Effect: Smaller effective visual context reduces memory and can speed up generation; extremely high pruning may degrade answer quality for complex visual queries.

## Configuration Interface
Visual Token Pruning is exposed through fields of `ov::genai::GenerationConfig`:

* `pruning_ratio` (integer, 0–99): Portion of visual tokens to prune, specified as an integer percentage. A value of 0 disables pruning. For example, `25` means prune 25% of the visual tokens (keep 75%). Out-of-range values (negative or >=100) are treated as 0 (disabled) to avoid eliminating the entire visual context.
* `relevance_weight` (float): Weighting factor applied when aggregating or scaling dominance scores. **Recommended range:** 0.0–1.0. A value of 0 disables relevance weighting (pruning is based solely on raw dominance scores), while higher values (up to 1.0) emphasize relevance, making pruning more conservative on borderline tokens. Values above 1.0 are allowed but may have diminishing or unpredictable effects; negative values are not recommended. Default in the sample is `0.5f`.

### Sample Usage (Python Benchmark Script)
`samples/python/visual_language_chat/benchmark_vlm.py` provides a convenient way to measure performance impact of pruning.

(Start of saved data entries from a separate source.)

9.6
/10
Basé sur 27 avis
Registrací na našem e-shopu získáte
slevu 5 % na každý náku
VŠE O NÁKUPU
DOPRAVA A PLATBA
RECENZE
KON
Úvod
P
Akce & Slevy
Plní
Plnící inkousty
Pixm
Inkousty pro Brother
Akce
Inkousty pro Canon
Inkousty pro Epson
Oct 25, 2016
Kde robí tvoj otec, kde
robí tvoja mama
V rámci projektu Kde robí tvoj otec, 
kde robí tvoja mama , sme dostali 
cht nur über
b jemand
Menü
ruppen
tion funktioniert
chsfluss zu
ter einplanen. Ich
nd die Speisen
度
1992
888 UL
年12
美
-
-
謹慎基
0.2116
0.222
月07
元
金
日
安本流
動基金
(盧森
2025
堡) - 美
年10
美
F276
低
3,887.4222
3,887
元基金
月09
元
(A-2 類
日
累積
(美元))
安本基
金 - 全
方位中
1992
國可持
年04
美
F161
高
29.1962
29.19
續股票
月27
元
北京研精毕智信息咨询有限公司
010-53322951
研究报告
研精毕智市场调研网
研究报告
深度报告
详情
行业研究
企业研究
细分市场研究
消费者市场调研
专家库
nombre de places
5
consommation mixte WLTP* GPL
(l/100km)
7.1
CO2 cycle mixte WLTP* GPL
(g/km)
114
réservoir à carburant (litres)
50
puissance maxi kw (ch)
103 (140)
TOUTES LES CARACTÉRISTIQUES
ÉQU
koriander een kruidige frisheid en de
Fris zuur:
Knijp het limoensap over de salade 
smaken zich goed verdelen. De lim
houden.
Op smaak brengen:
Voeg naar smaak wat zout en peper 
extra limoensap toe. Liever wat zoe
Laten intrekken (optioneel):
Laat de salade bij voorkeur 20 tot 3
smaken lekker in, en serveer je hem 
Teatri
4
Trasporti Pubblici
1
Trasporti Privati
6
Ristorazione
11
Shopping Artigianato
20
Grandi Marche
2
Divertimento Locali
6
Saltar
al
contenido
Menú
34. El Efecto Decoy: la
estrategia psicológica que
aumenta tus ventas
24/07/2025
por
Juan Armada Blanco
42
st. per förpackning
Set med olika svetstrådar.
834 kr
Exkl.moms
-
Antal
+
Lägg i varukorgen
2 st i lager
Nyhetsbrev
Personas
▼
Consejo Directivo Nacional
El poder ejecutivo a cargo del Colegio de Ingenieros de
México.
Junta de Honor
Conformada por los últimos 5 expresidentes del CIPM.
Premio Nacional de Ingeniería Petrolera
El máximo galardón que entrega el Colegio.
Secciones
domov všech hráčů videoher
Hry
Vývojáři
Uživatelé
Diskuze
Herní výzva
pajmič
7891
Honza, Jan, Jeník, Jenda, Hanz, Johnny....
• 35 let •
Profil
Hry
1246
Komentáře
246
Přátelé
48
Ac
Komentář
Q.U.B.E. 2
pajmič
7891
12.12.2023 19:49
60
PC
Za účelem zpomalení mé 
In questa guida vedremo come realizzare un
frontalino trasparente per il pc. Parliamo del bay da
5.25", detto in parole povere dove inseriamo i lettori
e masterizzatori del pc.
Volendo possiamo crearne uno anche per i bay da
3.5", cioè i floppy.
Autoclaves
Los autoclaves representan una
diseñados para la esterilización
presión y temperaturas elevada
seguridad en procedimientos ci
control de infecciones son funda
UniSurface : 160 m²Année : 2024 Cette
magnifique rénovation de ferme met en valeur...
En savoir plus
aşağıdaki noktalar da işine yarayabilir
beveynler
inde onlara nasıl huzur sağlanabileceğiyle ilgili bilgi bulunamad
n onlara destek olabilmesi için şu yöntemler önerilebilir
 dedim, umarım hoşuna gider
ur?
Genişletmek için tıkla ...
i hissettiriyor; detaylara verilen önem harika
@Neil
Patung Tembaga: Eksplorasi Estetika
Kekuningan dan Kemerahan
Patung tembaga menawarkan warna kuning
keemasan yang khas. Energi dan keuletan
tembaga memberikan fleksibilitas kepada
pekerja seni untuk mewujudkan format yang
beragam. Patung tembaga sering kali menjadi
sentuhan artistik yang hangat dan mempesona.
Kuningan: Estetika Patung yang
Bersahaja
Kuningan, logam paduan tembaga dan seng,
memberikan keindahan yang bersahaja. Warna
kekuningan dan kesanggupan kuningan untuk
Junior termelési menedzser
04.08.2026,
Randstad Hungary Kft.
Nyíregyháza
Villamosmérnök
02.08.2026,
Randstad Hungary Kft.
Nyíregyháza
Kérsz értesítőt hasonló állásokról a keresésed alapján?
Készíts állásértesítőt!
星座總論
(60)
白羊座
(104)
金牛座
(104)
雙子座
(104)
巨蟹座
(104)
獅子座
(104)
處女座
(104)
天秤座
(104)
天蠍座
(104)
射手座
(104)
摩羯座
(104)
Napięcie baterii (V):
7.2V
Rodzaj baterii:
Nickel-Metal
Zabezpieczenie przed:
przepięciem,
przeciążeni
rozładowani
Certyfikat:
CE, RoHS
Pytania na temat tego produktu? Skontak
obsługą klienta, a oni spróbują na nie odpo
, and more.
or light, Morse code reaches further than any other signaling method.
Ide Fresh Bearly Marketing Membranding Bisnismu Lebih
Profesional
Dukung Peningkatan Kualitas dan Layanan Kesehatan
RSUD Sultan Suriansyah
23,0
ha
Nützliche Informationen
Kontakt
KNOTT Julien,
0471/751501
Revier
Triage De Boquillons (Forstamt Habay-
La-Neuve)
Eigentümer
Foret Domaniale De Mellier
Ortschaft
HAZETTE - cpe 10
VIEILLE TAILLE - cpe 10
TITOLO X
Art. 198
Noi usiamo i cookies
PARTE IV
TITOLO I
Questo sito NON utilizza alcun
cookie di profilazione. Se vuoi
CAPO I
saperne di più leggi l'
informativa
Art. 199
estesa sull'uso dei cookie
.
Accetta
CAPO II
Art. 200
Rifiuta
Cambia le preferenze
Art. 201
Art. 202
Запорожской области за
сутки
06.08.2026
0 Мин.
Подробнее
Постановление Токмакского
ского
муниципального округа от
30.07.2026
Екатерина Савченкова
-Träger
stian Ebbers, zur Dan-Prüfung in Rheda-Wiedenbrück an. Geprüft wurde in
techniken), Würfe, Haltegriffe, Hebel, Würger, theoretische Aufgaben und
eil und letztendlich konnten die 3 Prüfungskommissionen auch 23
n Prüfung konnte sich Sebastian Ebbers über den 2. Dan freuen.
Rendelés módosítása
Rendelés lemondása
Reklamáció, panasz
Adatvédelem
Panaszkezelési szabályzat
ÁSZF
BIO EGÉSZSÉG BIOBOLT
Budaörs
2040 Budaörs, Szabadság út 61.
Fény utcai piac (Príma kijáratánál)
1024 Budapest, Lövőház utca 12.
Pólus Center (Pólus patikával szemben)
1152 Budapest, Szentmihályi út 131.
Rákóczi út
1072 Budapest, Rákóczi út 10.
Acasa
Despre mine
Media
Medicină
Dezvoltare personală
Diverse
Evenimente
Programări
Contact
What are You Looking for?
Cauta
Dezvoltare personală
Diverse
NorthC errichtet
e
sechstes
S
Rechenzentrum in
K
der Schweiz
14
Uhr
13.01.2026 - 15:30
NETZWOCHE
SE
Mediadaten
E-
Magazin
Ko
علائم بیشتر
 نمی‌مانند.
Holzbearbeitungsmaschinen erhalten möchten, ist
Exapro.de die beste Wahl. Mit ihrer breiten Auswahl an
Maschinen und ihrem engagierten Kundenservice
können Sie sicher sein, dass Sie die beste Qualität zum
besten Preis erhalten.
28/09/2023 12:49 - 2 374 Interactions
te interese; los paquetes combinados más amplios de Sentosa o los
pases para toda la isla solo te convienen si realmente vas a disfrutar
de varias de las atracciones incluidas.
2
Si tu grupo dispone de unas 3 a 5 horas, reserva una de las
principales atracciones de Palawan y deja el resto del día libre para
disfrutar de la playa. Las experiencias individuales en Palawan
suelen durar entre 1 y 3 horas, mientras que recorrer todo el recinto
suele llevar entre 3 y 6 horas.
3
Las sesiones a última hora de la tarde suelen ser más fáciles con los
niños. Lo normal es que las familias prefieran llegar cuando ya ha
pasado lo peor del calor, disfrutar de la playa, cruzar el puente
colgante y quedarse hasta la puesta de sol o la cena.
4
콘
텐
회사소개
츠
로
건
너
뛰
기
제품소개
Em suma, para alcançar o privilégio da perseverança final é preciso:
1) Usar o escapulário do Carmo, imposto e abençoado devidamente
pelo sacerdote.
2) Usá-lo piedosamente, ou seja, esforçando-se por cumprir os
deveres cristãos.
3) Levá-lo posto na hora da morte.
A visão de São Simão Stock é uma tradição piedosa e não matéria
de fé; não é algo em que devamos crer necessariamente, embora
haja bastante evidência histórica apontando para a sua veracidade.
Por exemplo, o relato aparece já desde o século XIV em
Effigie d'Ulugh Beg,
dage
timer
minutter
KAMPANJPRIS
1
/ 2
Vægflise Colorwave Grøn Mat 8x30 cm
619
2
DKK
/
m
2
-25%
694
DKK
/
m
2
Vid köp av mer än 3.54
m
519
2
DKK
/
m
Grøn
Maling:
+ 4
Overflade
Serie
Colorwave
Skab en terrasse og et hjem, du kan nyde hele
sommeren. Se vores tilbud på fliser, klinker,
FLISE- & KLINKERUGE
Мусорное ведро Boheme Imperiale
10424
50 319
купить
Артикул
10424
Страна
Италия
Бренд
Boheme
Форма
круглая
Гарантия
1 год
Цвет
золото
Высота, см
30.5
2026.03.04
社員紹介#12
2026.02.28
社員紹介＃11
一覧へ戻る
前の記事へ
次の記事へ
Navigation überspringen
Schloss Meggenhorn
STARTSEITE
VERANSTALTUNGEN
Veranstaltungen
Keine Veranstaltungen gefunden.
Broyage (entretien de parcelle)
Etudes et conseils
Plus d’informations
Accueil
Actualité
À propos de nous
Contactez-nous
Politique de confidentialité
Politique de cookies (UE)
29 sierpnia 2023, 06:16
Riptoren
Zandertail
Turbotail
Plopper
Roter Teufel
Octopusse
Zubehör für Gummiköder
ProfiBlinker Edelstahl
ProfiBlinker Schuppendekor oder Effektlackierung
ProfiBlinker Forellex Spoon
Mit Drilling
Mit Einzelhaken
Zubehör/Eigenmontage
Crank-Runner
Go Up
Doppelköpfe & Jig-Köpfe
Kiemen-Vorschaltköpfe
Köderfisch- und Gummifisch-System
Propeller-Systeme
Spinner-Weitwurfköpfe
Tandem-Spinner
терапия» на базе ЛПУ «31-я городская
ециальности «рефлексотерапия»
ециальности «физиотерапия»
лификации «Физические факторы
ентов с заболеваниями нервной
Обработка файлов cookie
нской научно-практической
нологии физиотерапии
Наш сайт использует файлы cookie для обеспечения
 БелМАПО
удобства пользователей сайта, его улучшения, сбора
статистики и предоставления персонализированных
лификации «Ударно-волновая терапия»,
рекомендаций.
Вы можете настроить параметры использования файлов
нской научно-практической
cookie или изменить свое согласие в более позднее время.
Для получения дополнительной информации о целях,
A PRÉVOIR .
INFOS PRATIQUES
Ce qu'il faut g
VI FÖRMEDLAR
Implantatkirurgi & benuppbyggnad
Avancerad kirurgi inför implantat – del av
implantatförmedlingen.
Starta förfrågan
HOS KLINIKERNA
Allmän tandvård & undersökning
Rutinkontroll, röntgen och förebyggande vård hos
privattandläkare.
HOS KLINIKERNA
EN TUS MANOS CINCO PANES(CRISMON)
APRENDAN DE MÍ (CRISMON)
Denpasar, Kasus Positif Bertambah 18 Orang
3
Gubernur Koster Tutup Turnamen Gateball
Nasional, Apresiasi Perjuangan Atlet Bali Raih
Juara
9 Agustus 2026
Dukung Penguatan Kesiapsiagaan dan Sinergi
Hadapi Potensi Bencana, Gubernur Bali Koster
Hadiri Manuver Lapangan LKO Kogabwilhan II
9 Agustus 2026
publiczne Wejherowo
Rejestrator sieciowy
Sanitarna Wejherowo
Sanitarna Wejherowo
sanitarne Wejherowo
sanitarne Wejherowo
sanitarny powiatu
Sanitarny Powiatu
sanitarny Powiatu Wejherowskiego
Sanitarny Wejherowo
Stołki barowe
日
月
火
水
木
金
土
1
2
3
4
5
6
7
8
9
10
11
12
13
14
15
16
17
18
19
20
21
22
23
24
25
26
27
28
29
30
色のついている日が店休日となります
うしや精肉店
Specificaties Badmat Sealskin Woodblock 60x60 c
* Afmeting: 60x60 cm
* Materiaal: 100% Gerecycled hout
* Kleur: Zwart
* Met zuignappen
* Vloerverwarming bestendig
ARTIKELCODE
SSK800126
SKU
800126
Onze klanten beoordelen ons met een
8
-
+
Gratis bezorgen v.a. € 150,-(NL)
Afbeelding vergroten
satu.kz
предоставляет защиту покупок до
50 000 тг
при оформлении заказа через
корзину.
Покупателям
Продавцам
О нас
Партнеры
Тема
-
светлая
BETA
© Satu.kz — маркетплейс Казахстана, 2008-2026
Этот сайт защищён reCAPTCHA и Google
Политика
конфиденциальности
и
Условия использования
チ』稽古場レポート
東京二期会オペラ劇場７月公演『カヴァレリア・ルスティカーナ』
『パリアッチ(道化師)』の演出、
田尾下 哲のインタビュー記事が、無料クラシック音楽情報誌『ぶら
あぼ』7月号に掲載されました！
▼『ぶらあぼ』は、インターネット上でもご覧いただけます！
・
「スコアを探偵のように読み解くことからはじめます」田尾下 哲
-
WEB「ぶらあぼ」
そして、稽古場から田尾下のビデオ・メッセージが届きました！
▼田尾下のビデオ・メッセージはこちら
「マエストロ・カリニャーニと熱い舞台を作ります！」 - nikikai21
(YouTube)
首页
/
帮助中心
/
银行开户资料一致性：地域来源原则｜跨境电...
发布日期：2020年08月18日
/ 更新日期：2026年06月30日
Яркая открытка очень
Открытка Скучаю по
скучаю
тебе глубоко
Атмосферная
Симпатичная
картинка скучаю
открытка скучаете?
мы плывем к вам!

Minimal example (prune 70% of visual tokens on GPU):
```bash
python benchmark_vlm.py \
-m ./models/vlm \
-i ./data/example.jpg \
-p "What is on the image?" \
-d GPU \
--pruning_ratio 70 \
--relevance_weight 0.6
```

Relevant configuration excerpt:
```python
config = ov_genai.GenerationConfig()
config.max_new_tokens = args.max_new_tokens
if args.pruning_ratio is not None:
config.pruning_ratio = args.pruning_ratio
print(f"[CDPruner] Enabling CDPruner with {config.pruning_ratio}% visual token pruning")
if args.relevance_weight is not None:
config.relevance_weight = args.relevance_weight
print(f"[CDPruner] Setting relevance weight to {config.relevance_weight}")
```

Pipeline creation and generation:
```python
pipe = ov_genai.VLMPipeline(models_path, device, scheduler_config=scheduler_config)
res = pipe.generate(prompt, images=images, generation_config=config)
```

The script prints performance metrics (time-to-first-token TTFT, throughput, per-stage durations). Compare runs with different `--pruning_ratio` to quantify latency improvements and memory savings.

## Performance & Benefits
* Reduced KV cache memory for visual tokens -> enables larger batch sizes or longer text generation within same memory budget.
* Lower per-step attention computations involving image tokens -> improved latency.
* Helpful for edge or GPU memory-constrained deployments (e.g., running VLM on integrated GPU with limited VRAM).

## Current Limitations
* Current implementation assumes a standard image encoder output; exotic hierarchical or sparse encoders might require adjusted scoring strategies.
* Pruning applied only after the initial image encoding; does not dynamically re-introduce pruned tokens later.
* Score computation details are internal; no per-token debug API exposed yet.
* Current implementation supports QWen-VL models only; it will be applied to other models in a subsequent release.